TASK TO COMPLETE: Reproduce, from the lines below, exactly the stretch that begins at the line containing "focal_35mm: 128" and ends at the line containing "f_number: 25", both included.

DATASET EXCERPTS:
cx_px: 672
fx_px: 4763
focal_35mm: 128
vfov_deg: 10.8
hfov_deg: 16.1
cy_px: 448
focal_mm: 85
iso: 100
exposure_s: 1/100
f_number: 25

* * *

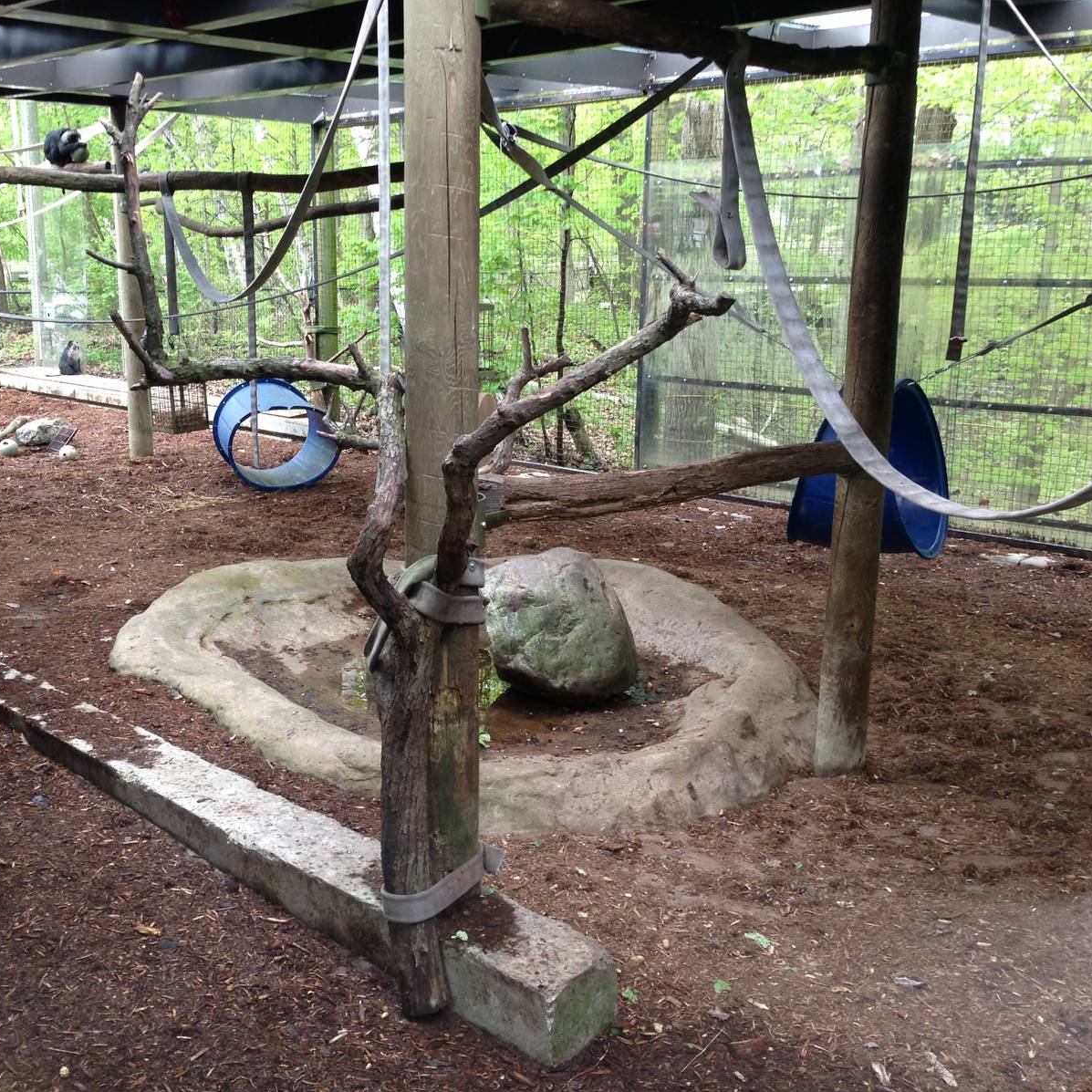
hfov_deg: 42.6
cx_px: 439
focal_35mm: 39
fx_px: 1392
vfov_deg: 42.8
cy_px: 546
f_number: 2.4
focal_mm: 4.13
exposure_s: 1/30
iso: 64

EXERCISE SOLUTION:
focal_35mm: 128
vfov_deg: 10.8
hfov_deg: 16.1
cy_px: 448
focal_mm: 85
iso: 100
exposure_s: 1/100
f_number: 25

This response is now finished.